* GOAL OF THE EXERCISE *
Please swap "collectors" for "gathered by" throughout the lines below, leaving everything else unchanged.

Dataset items

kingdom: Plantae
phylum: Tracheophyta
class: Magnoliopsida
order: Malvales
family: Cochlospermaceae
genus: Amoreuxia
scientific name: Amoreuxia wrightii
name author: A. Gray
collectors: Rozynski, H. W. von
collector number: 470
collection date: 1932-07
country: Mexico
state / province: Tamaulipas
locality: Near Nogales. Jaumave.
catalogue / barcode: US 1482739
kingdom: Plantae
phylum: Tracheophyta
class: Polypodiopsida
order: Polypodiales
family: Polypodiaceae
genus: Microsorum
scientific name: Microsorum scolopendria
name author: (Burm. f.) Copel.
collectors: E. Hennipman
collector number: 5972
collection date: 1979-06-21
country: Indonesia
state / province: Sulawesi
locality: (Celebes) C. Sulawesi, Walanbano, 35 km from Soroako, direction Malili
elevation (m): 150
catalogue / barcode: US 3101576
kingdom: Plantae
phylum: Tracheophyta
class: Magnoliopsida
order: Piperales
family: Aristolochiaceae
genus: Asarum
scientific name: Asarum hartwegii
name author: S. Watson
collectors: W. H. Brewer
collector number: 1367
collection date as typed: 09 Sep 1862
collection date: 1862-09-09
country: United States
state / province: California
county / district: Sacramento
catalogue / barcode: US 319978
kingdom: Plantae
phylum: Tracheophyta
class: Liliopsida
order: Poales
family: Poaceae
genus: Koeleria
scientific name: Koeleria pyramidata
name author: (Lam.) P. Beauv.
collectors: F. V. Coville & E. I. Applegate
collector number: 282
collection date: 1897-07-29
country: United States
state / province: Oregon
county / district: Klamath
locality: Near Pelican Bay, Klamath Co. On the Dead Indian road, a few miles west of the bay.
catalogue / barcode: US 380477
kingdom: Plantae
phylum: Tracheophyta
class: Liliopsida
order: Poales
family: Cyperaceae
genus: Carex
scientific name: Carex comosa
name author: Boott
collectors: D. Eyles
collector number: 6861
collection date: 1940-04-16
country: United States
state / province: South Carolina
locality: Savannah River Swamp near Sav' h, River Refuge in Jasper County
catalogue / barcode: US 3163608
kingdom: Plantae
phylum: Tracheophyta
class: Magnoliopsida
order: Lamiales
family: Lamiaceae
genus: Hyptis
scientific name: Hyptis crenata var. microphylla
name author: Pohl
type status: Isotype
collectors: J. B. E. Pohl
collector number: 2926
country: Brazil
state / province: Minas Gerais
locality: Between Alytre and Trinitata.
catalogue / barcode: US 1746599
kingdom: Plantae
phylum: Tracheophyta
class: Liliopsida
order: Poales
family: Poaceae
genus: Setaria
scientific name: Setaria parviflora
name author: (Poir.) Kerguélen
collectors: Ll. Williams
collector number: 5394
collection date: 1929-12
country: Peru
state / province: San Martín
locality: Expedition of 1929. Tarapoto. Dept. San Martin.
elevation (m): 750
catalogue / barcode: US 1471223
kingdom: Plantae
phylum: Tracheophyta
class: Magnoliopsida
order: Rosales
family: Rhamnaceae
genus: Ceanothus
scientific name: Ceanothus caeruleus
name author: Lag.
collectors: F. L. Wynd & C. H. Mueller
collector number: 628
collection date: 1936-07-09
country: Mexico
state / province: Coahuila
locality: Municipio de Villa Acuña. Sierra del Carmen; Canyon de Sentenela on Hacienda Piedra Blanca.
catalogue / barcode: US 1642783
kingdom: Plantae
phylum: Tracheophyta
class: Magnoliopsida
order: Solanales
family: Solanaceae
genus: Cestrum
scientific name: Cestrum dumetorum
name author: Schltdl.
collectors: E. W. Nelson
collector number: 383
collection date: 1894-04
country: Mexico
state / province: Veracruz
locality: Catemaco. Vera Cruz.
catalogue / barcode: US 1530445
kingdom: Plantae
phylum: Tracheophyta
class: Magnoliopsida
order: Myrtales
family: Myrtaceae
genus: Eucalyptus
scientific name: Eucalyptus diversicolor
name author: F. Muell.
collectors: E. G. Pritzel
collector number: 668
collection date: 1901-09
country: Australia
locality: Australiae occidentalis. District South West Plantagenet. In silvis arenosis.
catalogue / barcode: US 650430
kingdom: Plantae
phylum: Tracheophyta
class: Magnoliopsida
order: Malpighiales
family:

* SOLUTION BELOW *
kingdom: Plantae
phylum: Tracheophyta
class: Magnoliopsida
order: Malvales
family: Cochlospermaceae
genus: Amoreuxia
scientific name: Amoreuxia wrightii
name author: A. Gray
gathered by: Rozynski, H. W. von
collector number: 470
collection date: 1932-07
country: Mexico
state / province: Tamaulipas
locality: Near Nogales. Jaumave.
catalogue / barcode: US 1482739
kingdom: Plantae
phylum: Tracheophyta
class: Polypodiopsida
order: Polypodiales
family: Polypodiaceae
genus: Microsorum
scientific name: Microsorum scolopendria
name author: (Burm. f.) Copel.
gathered by: E. Hennipman
collector number: 5972
collection date: 1979-06-21
country: Indonesia
state / province: Sulawesi
locality: (Celebes) C. Sulawesi, Walanbano, 35 km from Soroako, direction Malili
elevation (m): 150
catalogue / barcode: US 3101576
kingdom: Plantae
phylum: Tracheophyta
class: Magnoliopsida
order: Piperales
family: Aristolochiaceae
genus: Asarum
scientific name: Asarum hartwegii
name author: S. Watson
gathered by: W. H. Brewer
collector number: 1367
collection date as typed: 09 Sep 1862
collection date: 1862-09-09
country: United States
state / province: California
county / district: Sacramento
catalogue / barcode: US 319978
kingdom: Plantae
phylum: Tracheophyta
class: Liliopsida
order: Poales
family: Poaceae
genus: Koeleria
scientific name: Koeleria pyramidata
name author: (Lam.) P. Beauv.
gathered by: F. V. Coville & E. I. Applegate
collector number: 282
collection date: 1897-07-29
country: United States
state / province: Oregon
county / district: Klamath
locality: Near Pelican Bay, Klamath Co. On the Dead Indian road, a few miles west of the bay.
catalogue / barcode: US 380477
kingdom: Plantae
phylum: Tracheophyta
class: Liliopsida
order: Poales
family: Cyperaceae
genus: Carex
scientific name: Carex comosa
name author: Boott
gathered by: D. Eyles
collector number: 6861
collection date: 1940-04-16
country: United States
state / province: South Carolina
locality: Savannah River Swamp near Sav' h, River Refuge in Jasper County
catalogue / barcode: US 3163608
kingdom: Plantae
phylum: Tracheophyta
class: Magnoliopsida
order: Lamiales
family: Lamiaceae
genus: Hyptis
scientific name: Hyptis crenata var. microphylla
name author: Pohl
type status: Isotype
gathered by: J. B. E. Pohl
collector number: 2926
country: Brazil
state / province: Minas Gerais
locality: Between Alytre and Trinitata.
catalogue / barcode: US 1746599
kingdom: Plantae
phylum: Tracheophyta
class: Liliopsida
order: Poales
family: Poaceae
genus: Setaria
scientific name: Setaria parviflora
name author: (Poir.) Kerguélen
gathered by: Ll. Williams
collector number: 5394
collection date: 1929-12
country: Peru
state / province: San Martín
locality: Expedition of 1929. Tarapoto. Dept. San Martin.
elevation (m): 750
catalogue / barcode: US 1471223
kingdom: Plantae
phylum: Tracheophyta
class: Magnoliopsida
order: Rosales
family: Rhamnaceae
genus: Ceanothus
scientific name: Ceanothus caeruleus
name author: Lag.
gathered by: F. L. Wynd & C. H. Mueller
collector number: 628
collection date: 1936-07-09
country: Mexico
state / province: Coahuila
locality: Municipio de Villa Acuña. Sierra del Carmen; Canyon de Sentenela on Hacienda Piedra Blanca.
catalogue / barcode: US 1642783
kingdom: Plantae
phylum: Tracheophyta
class: Magnoliopsida
order: Solanales
family: Solanaceae
genus: Cestrum
scientific name: Cestrum dumetorum
name author: Schltdl.
gathered by: E. W. Nelson
collector number: 383
collection date: 1894-04
country: Mexico
state / province: Veracruz
locality: Catemaco. Vera Cruz.
catalogue / barcode: US 1530445
kingdom: Plantae
phylum: Tracheophyta
class: Magnoliopsida
order: Myrtales
family: Myrtaceae
genus: Eucalyptus
scientific name: Eucalyptus diversicolor
name author: F. Muell.
gathered by: E. G. Pritzel
collector number: 668
collection date: 1901-09
country: Australia
locality: Australiae occidentalis. District South West Plantagenet. In silvis arenosis.
catalogue / barcode: US 650430
kingdom: Plantae
phylum: Tracheophyta
class: Magnoliopsida
order: Malpighiales
family:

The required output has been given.